Fedir Tishenko massaged aloe vera cream into his scaly skin. Climbers used moisturizer because altitude and wind would parch their faces, but for Tishenko it had been a daily ritual since the lightning god had struck him. Small pieces of dead skin would peel away under his fingertips, and his hairless body was like that of a reptile.

Was it the cruel hand of nature that created monsters, or were they born? He did not care. Society had rejected most of those who worked for him. Either out of gratitude or out of fear, they did his bidding. Loyalty was bought one way or another. The core group of scientists, though, were his fellow outcasts. Some had a physical disability; others had experienced uncaring, almost cruel treatment because of their mental state. Each one driven into his own hell of desperate loneliness, all had wanted a better, fairer life, and they had found their champion in Fedir Tishenko. Only he among them had the driving ambition and desire for immortality, and the money to achieve it. He had offered them the chance to strike back at an uncaring world. Tishenko would harness the awesome power of the universe in a shattering moment of light and fire, the intensity of which had not been seen since the moment of creation.

Tishenko was going to create a new life form, so it was only to be expected that many others would have to die in order for his ambition to be achieved. He was no raving lunatic twisted with hatred, planning to commit wanton acts of genocide-he was chosen.

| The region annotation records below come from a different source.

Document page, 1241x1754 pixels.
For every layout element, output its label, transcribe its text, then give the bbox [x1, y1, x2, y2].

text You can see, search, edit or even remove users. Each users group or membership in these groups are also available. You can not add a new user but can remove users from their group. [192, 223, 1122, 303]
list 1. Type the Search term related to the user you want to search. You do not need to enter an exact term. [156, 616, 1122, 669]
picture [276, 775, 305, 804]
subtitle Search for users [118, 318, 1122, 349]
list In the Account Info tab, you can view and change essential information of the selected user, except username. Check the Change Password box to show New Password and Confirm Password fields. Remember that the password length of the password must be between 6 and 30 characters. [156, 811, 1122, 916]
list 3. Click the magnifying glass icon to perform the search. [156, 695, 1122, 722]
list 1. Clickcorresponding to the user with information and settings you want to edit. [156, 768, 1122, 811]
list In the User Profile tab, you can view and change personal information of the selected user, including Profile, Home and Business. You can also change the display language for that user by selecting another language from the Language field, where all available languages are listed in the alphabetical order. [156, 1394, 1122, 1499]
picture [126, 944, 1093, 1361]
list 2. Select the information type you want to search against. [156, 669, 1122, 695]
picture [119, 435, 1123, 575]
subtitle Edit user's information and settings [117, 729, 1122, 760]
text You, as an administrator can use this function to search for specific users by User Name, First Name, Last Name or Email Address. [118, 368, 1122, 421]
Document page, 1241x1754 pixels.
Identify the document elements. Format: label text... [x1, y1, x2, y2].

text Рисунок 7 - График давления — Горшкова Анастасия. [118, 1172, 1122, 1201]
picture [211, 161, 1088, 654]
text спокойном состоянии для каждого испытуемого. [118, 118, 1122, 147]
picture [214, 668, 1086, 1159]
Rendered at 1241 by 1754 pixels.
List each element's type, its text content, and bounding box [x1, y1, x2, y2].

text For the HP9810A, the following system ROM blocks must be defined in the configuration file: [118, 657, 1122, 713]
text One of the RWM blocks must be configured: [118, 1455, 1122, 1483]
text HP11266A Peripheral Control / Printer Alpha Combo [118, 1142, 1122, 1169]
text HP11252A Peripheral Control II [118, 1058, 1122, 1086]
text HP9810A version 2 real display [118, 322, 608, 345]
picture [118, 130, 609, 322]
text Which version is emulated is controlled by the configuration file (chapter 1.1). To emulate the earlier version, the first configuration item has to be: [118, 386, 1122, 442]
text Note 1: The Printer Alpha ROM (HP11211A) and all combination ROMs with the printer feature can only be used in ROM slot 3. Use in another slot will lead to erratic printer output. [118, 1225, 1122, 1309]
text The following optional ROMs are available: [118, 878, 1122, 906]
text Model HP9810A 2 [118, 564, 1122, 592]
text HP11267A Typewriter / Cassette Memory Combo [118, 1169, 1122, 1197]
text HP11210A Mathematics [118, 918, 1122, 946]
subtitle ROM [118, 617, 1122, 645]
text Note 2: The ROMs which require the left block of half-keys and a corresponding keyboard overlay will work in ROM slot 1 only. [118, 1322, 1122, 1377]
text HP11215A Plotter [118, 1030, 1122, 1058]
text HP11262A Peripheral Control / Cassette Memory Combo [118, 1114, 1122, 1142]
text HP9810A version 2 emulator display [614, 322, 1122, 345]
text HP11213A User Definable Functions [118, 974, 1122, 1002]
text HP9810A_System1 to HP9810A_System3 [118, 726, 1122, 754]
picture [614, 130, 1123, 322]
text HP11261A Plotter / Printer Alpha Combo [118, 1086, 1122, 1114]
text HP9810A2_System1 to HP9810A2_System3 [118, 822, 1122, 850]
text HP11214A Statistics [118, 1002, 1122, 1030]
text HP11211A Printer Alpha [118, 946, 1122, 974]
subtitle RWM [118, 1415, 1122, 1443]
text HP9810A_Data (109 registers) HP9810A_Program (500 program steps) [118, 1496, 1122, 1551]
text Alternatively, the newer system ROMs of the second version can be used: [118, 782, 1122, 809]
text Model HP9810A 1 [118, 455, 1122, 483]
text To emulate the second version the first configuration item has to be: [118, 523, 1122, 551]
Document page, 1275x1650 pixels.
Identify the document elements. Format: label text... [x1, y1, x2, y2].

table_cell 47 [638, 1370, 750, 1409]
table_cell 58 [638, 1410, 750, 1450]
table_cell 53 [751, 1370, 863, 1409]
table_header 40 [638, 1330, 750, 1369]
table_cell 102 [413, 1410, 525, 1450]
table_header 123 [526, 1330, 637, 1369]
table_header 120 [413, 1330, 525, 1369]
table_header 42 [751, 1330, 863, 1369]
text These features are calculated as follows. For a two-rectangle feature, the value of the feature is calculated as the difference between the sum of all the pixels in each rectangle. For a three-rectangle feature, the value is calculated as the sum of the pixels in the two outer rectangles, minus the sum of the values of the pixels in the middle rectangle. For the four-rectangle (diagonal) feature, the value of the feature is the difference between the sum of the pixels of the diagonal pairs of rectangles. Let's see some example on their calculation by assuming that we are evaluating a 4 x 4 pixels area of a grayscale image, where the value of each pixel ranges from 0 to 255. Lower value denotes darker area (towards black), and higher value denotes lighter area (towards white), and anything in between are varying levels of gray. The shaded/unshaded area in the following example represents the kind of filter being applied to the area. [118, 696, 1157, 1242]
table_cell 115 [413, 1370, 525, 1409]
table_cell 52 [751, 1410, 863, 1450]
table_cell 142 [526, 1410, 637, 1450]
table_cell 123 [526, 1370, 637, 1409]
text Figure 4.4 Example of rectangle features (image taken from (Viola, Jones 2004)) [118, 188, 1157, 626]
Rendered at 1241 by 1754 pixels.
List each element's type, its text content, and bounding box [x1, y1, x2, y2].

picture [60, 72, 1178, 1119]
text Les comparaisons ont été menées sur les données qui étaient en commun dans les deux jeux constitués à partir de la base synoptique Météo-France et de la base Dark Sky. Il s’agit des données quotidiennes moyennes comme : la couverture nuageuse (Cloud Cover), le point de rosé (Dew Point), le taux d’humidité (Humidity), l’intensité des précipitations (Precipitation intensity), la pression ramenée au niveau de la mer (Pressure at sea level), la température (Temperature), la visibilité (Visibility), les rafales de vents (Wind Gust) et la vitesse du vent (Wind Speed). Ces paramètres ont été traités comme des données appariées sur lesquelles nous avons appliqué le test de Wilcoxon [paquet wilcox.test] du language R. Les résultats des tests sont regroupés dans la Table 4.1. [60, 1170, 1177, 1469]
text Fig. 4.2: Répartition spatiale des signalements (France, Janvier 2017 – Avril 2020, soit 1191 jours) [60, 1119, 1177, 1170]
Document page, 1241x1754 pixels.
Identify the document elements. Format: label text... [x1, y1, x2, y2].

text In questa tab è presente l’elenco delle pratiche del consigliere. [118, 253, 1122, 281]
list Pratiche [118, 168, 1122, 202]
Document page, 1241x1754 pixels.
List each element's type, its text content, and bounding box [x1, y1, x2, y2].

As far as anyone outside his group of scientists was concerned, Fedir Tishenko was investing everything he owned to research and create an alternative energy source, much needed by a wounded world. So Angelo Farentino, in all his ignorance, standing in the room and telling him of the enormous disaster that might befall vast tracts of Europe if he went ahead with his project, had no bearing on his plan.

“So the connection between Max Gordon and Zabala is purely coincidental?” Tishenko asked as he peeled another layer of skin from his cheekbone.

“Yes!” Did this madman not understand his real discovery-the disaster about to befall them at Tishenko’s own hand? This fool was going to kill them all.